Data extracted from a collection:
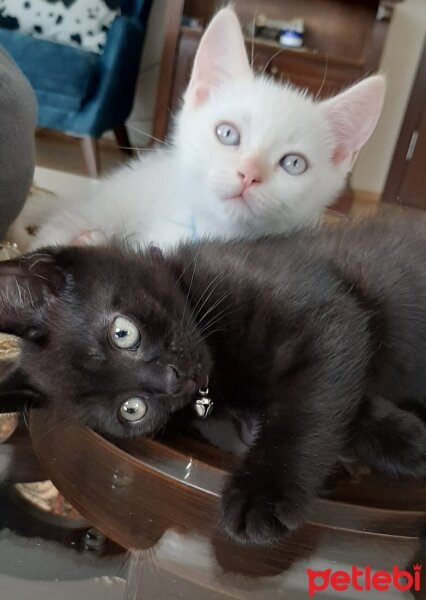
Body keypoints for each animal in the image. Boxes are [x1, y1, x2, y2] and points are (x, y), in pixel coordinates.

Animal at [0, 216, 426, 544]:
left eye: (122, 333)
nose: (173, 379)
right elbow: (340, 398)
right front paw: (407, 441)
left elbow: (309, 407)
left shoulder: (327, 316)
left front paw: (262, 493)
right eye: (131, 409)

- _Work request_: Return every line of the records exactly as given, pictures excluded.

- _Answer section_:
Body keypoints for each animal in the image. Boxes are [x1, y1, x2, y2] and points are (x, y), in pixel coordinates.

Animal at [0, 216, 426, 544]:
left eye: (122, 333)
nose: (173, 379)
right elbow: (340, 398)
right front paw: (407, 441)
left elbow: (309, 407)
left shoulder: (327, 316)
left front paw: (262, 493)
right eye: (131, 409)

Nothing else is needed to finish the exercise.